### Exercise brief
Copy every line of the rows below that contains the string "github".

### Record excerpts
····················

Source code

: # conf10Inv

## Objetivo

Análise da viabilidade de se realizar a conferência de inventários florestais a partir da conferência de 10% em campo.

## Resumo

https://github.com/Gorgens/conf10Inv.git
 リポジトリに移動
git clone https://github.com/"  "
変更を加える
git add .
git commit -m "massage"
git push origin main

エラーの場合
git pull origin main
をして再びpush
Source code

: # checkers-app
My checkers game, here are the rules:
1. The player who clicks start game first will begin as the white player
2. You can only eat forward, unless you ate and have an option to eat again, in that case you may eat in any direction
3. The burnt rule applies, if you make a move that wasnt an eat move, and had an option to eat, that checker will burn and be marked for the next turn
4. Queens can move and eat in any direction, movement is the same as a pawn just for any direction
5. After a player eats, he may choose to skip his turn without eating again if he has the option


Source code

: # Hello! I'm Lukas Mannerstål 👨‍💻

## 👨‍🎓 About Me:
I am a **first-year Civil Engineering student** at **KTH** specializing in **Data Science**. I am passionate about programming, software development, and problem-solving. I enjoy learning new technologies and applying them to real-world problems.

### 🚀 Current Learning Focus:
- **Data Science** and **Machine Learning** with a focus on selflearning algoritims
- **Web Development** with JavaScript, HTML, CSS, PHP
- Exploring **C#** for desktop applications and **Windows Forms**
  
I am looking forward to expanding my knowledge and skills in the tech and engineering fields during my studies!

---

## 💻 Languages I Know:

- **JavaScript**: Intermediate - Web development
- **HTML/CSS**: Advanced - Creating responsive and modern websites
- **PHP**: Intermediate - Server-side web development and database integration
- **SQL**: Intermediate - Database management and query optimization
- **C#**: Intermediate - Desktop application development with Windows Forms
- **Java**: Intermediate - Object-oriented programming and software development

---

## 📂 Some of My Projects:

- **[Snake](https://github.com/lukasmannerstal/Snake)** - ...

····················

### Written answer
https://github.com/Gorgens/conf10Inv.git
git clone https://github.com/"  "
- **[Snake](https://github.com/lukasmannerstal/Snake)** - ...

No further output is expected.